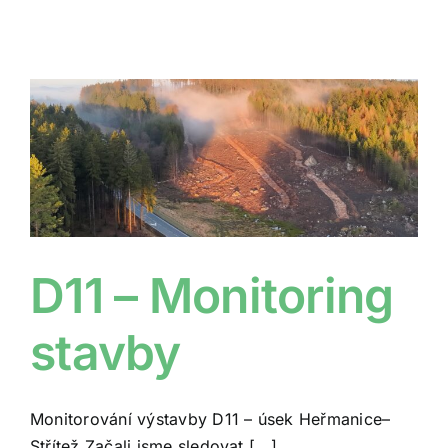
D11 – Monitoring
stavby
Monitorování výstavby D11 – úsek Heřmanice–
Střítež Začali jsme sledovat [...]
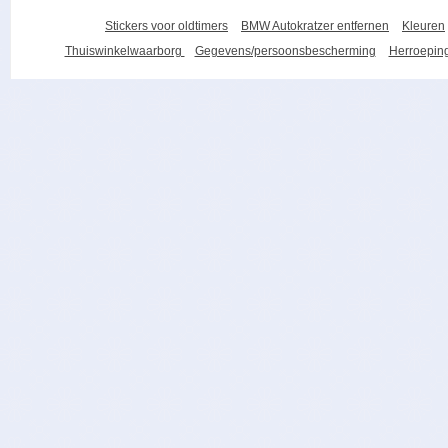
Stickers voor oldtimers
BMW Autokratzer entfernen
Kleuren
Thuiswinkelwaarborg
Gegevens/persoonsbescherming
Herroeping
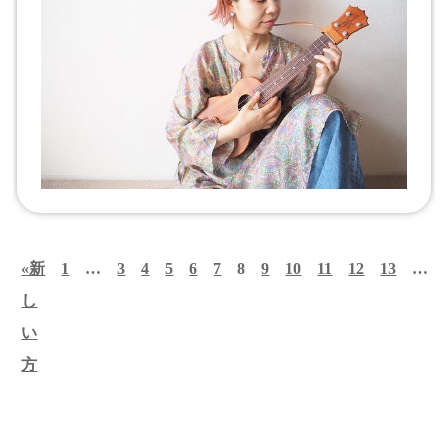
«新
投
1
…
3
4
5
6
7
8
9
10
11
12
13
…
し
稿
い
の
方
ペ
ー
ジ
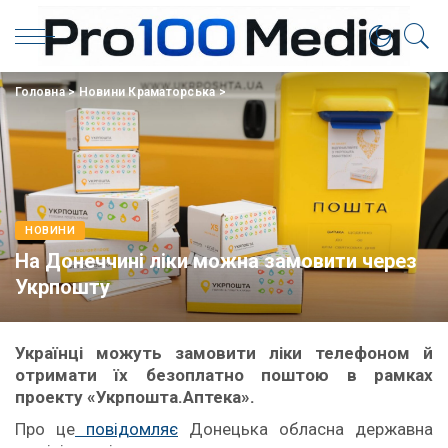
Головна
>
Новини Краматорська
>
НОВИНИ
На Донеччині ліки можна замовити через
Укрпошту
Українці можуть замовити ліки телефоном й
отримати їх безоплатно поштою в рамках
проекту «Укрпошта.Аптека».
Про це
повідомляє
Донецька обласна державна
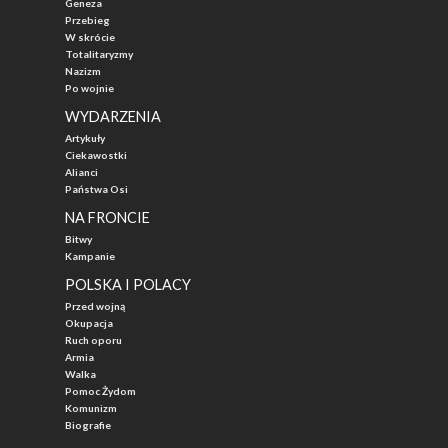
Geneza
Przebieg
W skrócie
Totalitaryzmy
Nazizm
Po wojnie
WYDARZENIA
Artykuły
Ciekawostki
Alianci
Państwa Osi
NA FRONCIE
Bitwy
Kampanie
POLSKA I POLACY
Przed wojną
Okupacja
Ruch oporu
Armia
Walka
Pomoc Żydom
Komunizm
Biografie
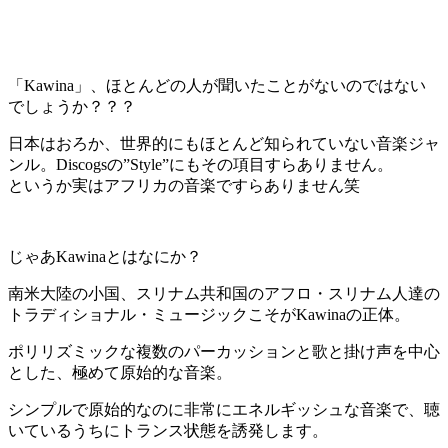
「Kawina」、ほとんどの人が聞いたことがないのではない
でしょうか？？？
日本はおろか、世界的にもほとんど知られていない音楽ジャ
ンル。Discogsの”Style”にもその項目すらありません。
というか実はアフリカの音楽ですらありません笑
じゃあKawinaとはなにか？
南米大陸の小国、スリナム共和国のアフロ・スリナム人達の
トラディショナル・ミュージックこそがKawinaの正体。
ポリリズミックな複数のパーカッションと歌と掛け声を中心
とした、極めて原始的な音楽。
シンプルで原始的なのに非常にエネルギッシュな音楽で、聴
いているうちにトランス状態を誘発します。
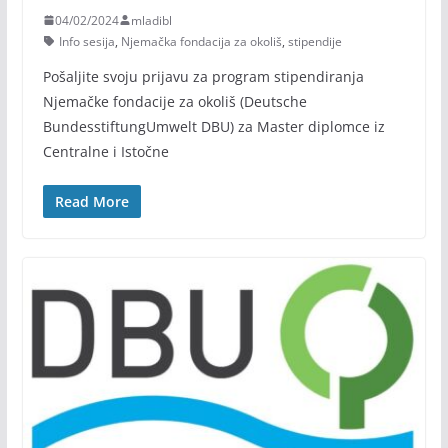
04/02/2024
mladibl
Info sesija
,
Njemačka fondacija za okoliš
,
stipendije
Pošaljite svoju prijavu za program stipendiranja
Njemačke fondacije za okoliš (Deutsche
BundesstiftungUmwelt DBU) za Master diplomce iz
Centralne i Istočne
Read More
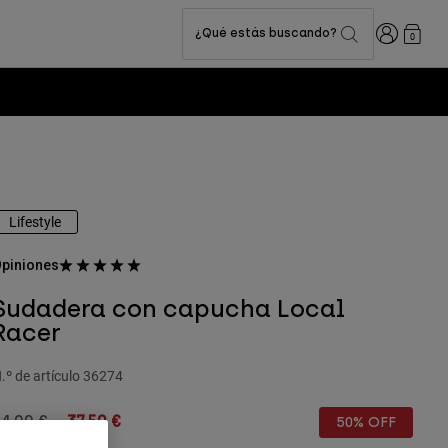
Iniciar sesi
¿Qué estás buscando?
0
Lifestyle
piniones
Sudadera con capucha Local
Racer
.º de artículo
36274
rice reduced from
to
74,99 €
37,50 €
50% OFF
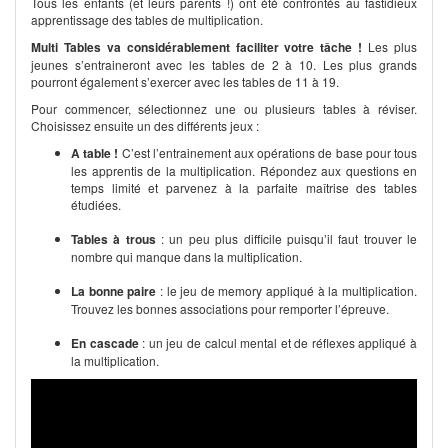
Tous les enfants (et leurs parents !) ont été confrontés au fastidieux
apprentissage des tables de multiplication.
Multi Tables va considérablement faciliter votre tâche !
Les plus
jeunes s’entraineront avec les tables de 2 à 10. Les plus grands
pourront également s’exercer avec les tables de 11 à 19.
Pour commencer, sélectionnez une ou plusieurs tables à réviser.
Choisissez ensuite un des différents jeux :
A table !
C’est l’entrainement aux opérations de base pour tous
les apprentis de la multiplication. Répondez aux questions en
temps limité et parvenez à la parfaite maîtrise des tables
étudiées.
Tables à trous
: un peu plus difficile puisqu’il faut trouver le
nombre qui manque dans la multiplication.
La bonne paire
: le jeu de memory appliqué à la multiplication.
Trouvez les bonnes associations pour remporter l’épreuve.
En cascade
: un jeu de calcul mental et de réflexes appliqué à
la multiplication.
Grâce à la variété des exercices proposés,
vous assimilerez mieux le
fonctionnement des tables de multiplication
et les réponses vous
viendront vite naturellement.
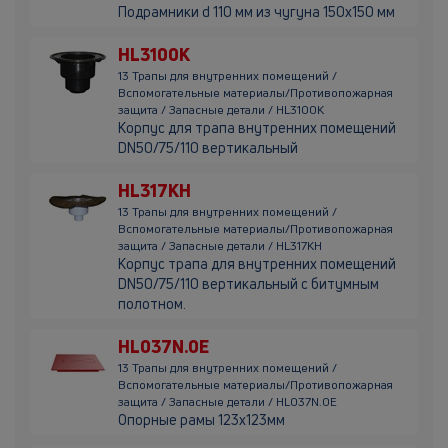
Подрамники d 110 мм из чугуна 150х150 мм
HL3100K
13 Трапы для внутренних помещений /
Вспомогательные материалы/Противопожарная
защита / Запасные детали / HL3100K
Корпус для трапа внутренних помещений
DN50/75/110 вертикальный
HL317KH
13 Трапы для внутренних помещений /
Вспомогательные материалы/Противопожарная
защита / Запасные детали / HL317KH
Корпус трапа для внутренних помещений
DN50/75/110 вертикальный с битумным
полотном.
HL037N.0E
13 Трапы для внутренних помещений /
Вспомогательные материалы/Противопожарная
защита / Запасные детали / HL037N.0E
Опорные рамы 123х123мм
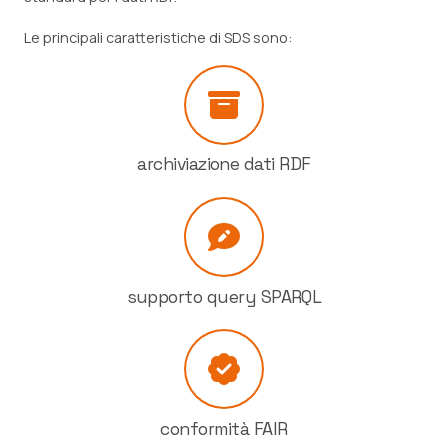
Le principali caratteristiche di SDS sono:
archiviazione dati RDF
supporto query SPARQL
conformità FAIR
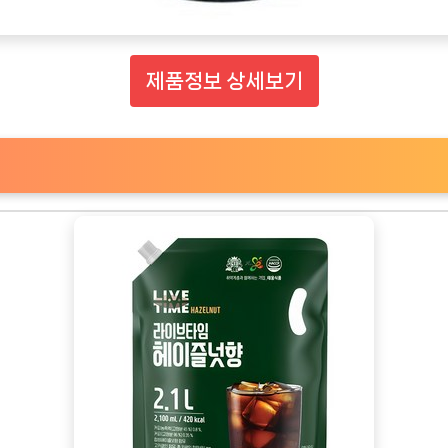
제품정보 상세보기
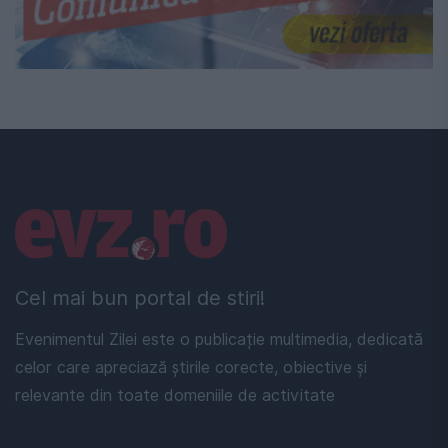
Linkuri utile
Cel mai bun portal de stiri!
Evenimentul Zilei este o publicație multimedia, dedicată
celor care apreciază știrile corecte, obiective și
relevante din toate domeniile de activitate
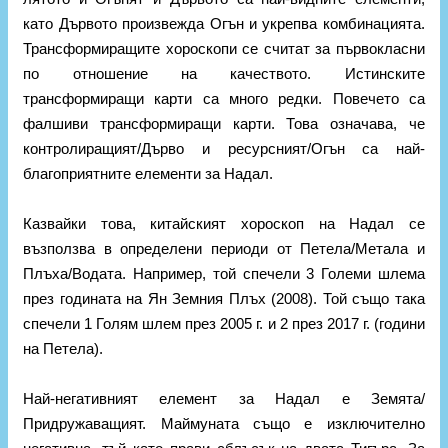
като Дървото произвежда Огън и укрепва комбинацията.
Трансформиращите хороскопи се считат за първокласни
по отношение на качеството. Истинските
трансформиращи карти са много редки. Повечето са
фалшиви трансформиращи карти. Това означава, че
контролиращият/Дърво и ресурсният/Огън са най-
благоприятните елементи за Надал.
Казвайки това, китайският хороскоп на Надал се
възползва в определени периоди от Петела/Метала и
Плъха/Водата. Например, той спечели 3 Големи шлема
през годината на Ян Земния Плъх (2008). Той също така
спечели 1 Голям шлем през 2005 г. и 2 през 2017 г. (години
на Петела).
Най-негативният елемент за Надал е Земята/
Придружаващият. Маймуната също е изключително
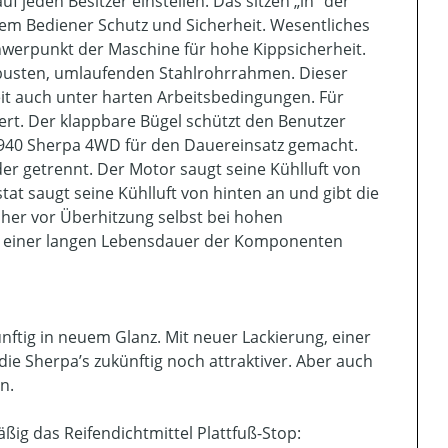
uf jeden Besitzer einstellen. Das sitzen „in“ der
dem Bediener Schutz und Sicherheit. Wesentliches
hwerpunkt der Maschine für hohe Kippsicherheit.
obusten, umlaufenden Stahlrohrrahmen. Dieser
eit auch unter harten Arbeitsbedingungen. Für
rt. Der klappbare Bügel schützt den Benutzer
AS 940 Sherpa 4WD für den Dauereinsatz gemacht.
er getrennt. Der Motor saugt seine Kühlluft von
tat saugt seine Kühlluft von hinten an und gibt die
her vor Überhitzung selbst bei hohen
einer langen Lebensdauer der Komponenten
nftig in neuem Glanz. Mit neuer Lackierung, einer
ie Sherpa’s zukünftig noch attraktiver. Aber auch
n.
ßig das Reifendichtmittel Plattfuß-Stop:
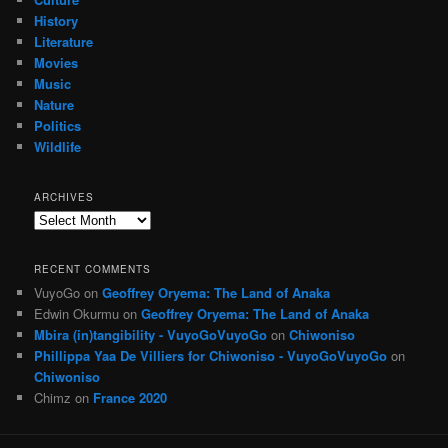
History
Literature
Movies
Music
Nature
Politics
Wildlife
ARCHIVES
Archives
RECENT COMMENTS
VuyoGo
on
Geoffrey Oryema: The Land of Anaka
Edwin Okurmu
on
Geoffrey Oryema: The Land of Anaka
Mbira (in)tangibility - VuyoGoVuyoGo
on
Chiwoniso
Phillippa Yaa De Villiers for Chiwoniso - VuyoGoVuyoGo
on
Chiwoniso
Chimz
on
France 2020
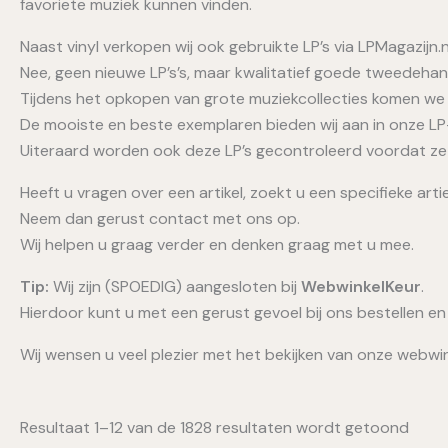
favoriete muziek kunnen vinden.
Naast vinyl verkopen wij ook gebruikte LP’s via LPMagazijn.n
Nee, geen nieuwe LP’s’s, maar kwalitatief goede tweedehand
Tijdens het opkopen van grote muziekcollecties komen we 
De mooiste en beste exemplaren bieden wij aan in onze LP
Uiteraard worden ook deze LP’s gecontroleerd voordat ze 
Heeft u vragen over een artikel, zoekt u een specifieke artie
Neem dan gerust contact met ons op.
Wij helpen u graag verder en denken graag met u mee.
Tip:
Wij zijn (SPOEDIG) aangesloten bij
WebwinkelKeur
.
Hierdoor kunt u met een gerust gevoel bij ons bestellen en
Wij wensen u veel plezier met het bekijken van onze webwin
Resultaat 1–12 van de 1828 resultaten wordt getoond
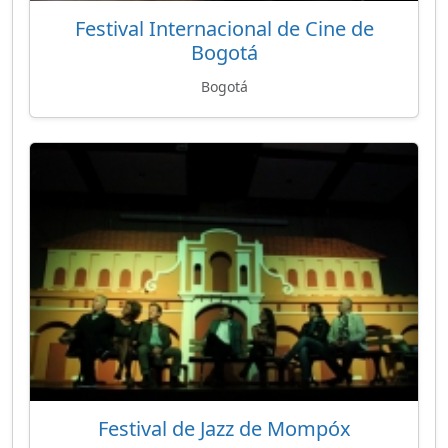
Festival Internacional de Cine de
Bogotá
Bogotá
Festival de Jazz de Mompóx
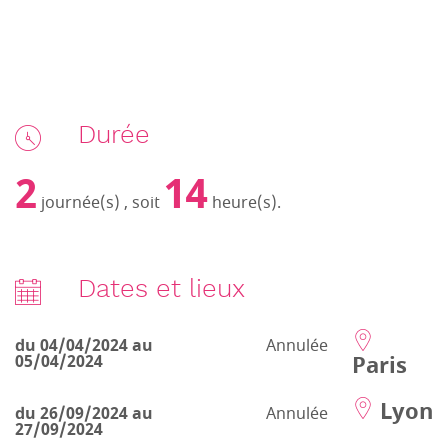
Durée
2
14
journée(s) , soit
heure(s).
Dates et lieux
du 04/04/2024 au
Annulée
Paris
05/04/2024
Lyon
du 26/09/2024 au
Annulée
27/09/2024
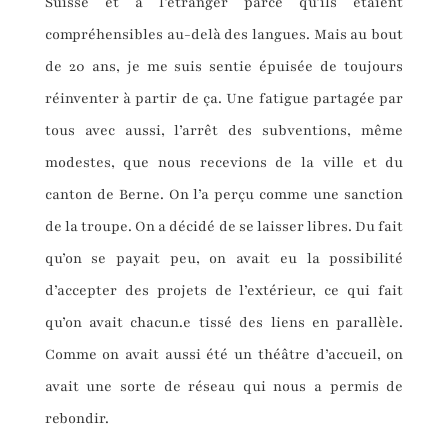
Suisse et à l’étranger parce qu’ils étaient
compréhensibles au-delà des langues. Mais au bout
de 20 ans, je me suis sentie épuisée de toujours
réinventer à partir de ça. Une fatigue partagée par
tous avec aussi, l’arrêt des subventions, même
modestes, que nous recevions de la ville et du
canton de Berne. On l’a perçu comme une sanction
de la troupe. On a décidé de se laisser libres. Du fait
qu’on se payait peu, on avait eu la possibilité
d’accepter des projets de l’extérieur, ce qui fait
qu’on avait chacun.e tissé des liens en parallèle.
Comme on avait aussi été un théâtre d’accueil, on
avait une sorte de réseau qui nous a permis de
rebondir.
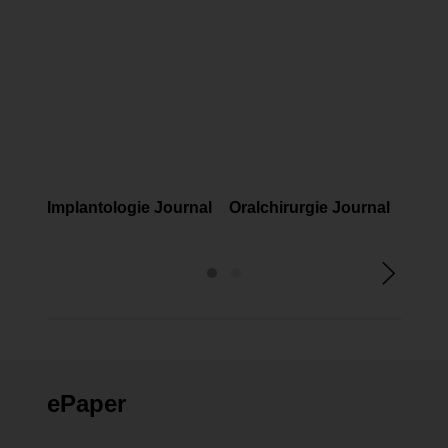
FACHMAGAZINE
FACHMAGAZINE
FAC
Implantologie Journal
Oralchirurgie Journal
Endo
ePaper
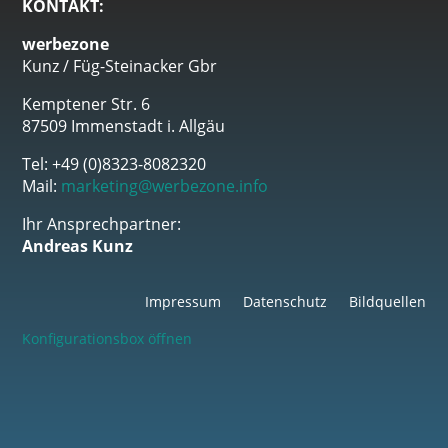
KONTAKT:
werbezone
Kunz / Füg-Steinacker Gbr
Kemptener Str. 6
87509 Immenstadt i. Allgäu
Tel: +49 (0)8323-8082320
Mail:
marketing@werbezone.info
Ihr Ansprechpartner:
Andreas Kunz
Impressum
Datenschutz
Bildquellen
Konfigurationsbox öffnen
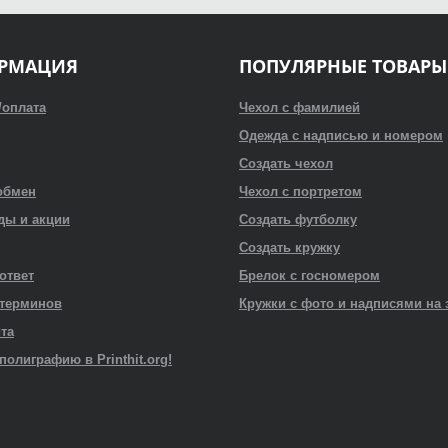
РМАЦИЯ
ПОПУЛЯРНЫЕ ТОВАРЫ
/оплата
Чехол с фамилией
Одежда с надписью и номером
Создать чехол
обмен
Чехол с портретом
ды и акции
Создать футболку
Создать кружку
 ответ
Брелок с госномером
 терминов
Кружки с фото и надписями на 
йта
полиграфию в Printhit.org!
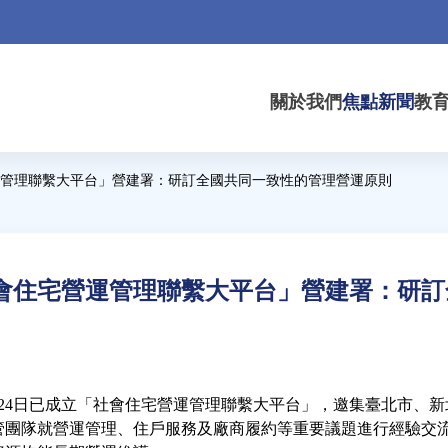
關於我們
焦點新聞
教
管理聯繫大平台」營建署：研訂全國共同一致性的管理營運原則
會住宅營運管理聯繫大平台」營建署：研訂
24日已成立「社會住宅營運管理聯繫大平台」，邀集臺北市、
管團隊就營運管理、住戶服務及廠商履約等重要議題進行經驗交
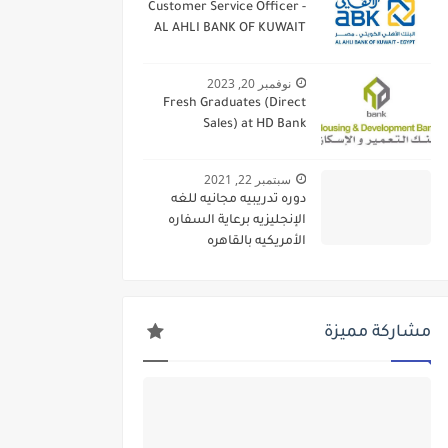
Customer Service Officer -
AL AHLI BANK OF KUWAIT
نوفمبر 20, 2023
Fresh Graduates (Direct
Sales) at HD Bank
سبتمبر 22, 2021
دوره تدريبيه مجانيه للغه
الإنجليزيه برعاية السفاره
الأمريكيه بالقاهره
مشاركة مميزة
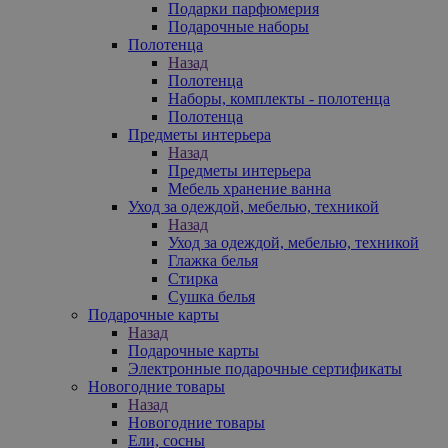
Подарки парфюмерия
Подарочные наборы
Полотенца
Назад
Полотенца
Наборы, комплекты - полотенца
Полотенца
Предметы интерьера
Назад
Предметы интерьера
Мебель хранение ванна
Уход за одеждой, мебелью, техникой
Назад
Уход за одеждой, мебелью, техникой
Глажка белья
Стирка
Сушка белья
Подарочные карты
Назад
Подарочные карты
Электронные подарочные сертификаты
Новогодние товары
Назад
Новогодние товары
Ели, сосны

^^^^^^^^

**WHAT THE EXERCISE ASKS**: Set down, from the entries above, exactly the lines from the one with "Multi Tables va" up to and including the one with "Tables à trous", and no other lines.

**SOLUTION**:
Multi Tables va considérablement faciliter votre tâche !
Les plus
jeunes s’entraineront avec les tables de 2 à 10. Les plus grands
pourront également s’exercer avec les tables de 11 à 19.
Pour commencer, sélectionnez une ou plusieurs tables à réviser.
Choisissez ensuite un des différents jeux :
A table !
C’est l’entrainement aux opérations de base pour tous
les apprentis de la multiplication. Répondez aux questions en
temps limité et parvenez à la parfaite maîtrise des tables
étudiées.
Tables à trous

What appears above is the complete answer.